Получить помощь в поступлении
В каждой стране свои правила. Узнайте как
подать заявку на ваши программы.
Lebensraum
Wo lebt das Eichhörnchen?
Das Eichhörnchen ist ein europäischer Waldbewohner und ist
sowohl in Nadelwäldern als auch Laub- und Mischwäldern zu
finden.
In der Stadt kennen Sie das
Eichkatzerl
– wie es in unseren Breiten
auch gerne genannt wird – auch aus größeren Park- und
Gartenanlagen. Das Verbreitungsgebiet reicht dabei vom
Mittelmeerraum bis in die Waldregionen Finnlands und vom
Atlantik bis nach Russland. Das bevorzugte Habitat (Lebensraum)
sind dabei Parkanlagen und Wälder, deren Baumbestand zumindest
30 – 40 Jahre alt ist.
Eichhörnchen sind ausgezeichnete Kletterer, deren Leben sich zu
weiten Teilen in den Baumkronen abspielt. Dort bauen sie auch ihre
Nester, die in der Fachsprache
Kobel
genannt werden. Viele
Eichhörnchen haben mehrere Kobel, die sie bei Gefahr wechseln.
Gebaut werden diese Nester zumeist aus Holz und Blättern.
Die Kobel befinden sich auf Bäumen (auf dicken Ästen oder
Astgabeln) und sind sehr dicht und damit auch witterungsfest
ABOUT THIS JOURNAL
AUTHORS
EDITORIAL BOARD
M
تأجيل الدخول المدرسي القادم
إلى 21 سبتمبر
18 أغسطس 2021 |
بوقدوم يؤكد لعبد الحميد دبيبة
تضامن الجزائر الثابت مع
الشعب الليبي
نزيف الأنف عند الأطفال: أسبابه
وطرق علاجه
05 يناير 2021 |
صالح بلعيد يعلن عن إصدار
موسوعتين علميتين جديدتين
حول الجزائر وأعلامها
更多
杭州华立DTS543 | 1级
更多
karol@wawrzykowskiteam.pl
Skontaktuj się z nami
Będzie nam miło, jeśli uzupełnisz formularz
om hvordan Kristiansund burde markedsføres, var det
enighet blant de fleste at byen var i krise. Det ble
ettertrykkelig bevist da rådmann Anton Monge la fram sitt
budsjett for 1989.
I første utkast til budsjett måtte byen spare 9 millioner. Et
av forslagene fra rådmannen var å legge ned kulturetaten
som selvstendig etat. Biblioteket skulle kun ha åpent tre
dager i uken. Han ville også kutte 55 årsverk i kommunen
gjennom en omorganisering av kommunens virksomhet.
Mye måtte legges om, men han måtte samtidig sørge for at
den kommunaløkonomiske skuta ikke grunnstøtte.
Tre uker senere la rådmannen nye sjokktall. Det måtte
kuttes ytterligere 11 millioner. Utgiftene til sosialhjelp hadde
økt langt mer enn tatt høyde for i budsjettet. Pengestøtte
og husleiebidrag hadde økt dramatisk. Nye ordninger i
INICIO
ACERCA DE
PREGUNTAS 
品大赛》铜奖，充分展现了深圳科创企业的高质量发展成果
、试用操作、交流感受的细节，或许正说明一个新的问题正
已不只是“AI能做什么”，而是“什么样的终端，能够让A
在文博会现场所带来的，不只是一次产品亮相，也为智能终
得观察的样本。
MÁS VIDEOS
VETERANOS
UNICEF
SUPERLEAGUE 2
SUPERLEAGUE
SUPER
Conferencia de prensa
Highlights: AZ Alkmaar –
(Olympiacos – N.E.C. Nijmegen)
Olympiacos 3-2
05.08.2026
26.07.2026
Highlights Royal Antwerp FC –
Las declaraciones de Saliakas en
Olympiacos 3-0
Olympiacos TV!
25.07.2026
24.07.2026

▶ [What you should do]
Reproduce the lines of the records above, from the first line through the line containing "Eichhörnchen haben mehrere", inclusive.

▶ [Reply to the exercise]
Получить помощь в поступлении
В каждой стране свои правила. Узнайте как
подать заявку на ваши программы.
Lebensraum
Wo lebt das Eichhörnchen?
Das Eichhörnchen ist ein europäischer Waldbewohner und ist
sowohl in Nadelwäldern als auch Laub- und Mischwäldern zu
finden.
In der Stadt kennen Sie das
Eichkatzerl
– wie es in unseren Breiten
auch gerne genannt wird – auch aus größeren Park- und
Gartenanlagen. Das Verbreitungsgebiet reicht dabei vom
Mittelmeerraum bis in die Waldregionen Finnlands und vom
Atlantik bis nach Russland. Das bevorzugte Habitat (Lebensraum)
sind dabei Parkanlagen und Wälder, deren Baumbestand zumindest
30 – 40 Jahre alt ist.
Eichhörnchen sind ausgezeichnete Kletterer, deren Leben sich zu
weiten Teilen in den Baumkronen abspielt. Dort bauen sie auch ihre
Nester, die in der Fachsprache
Kobel
genannt werden. Viele
Eichhörnchen haben mehrere Kobel, die sie bei Gefahr wechseln.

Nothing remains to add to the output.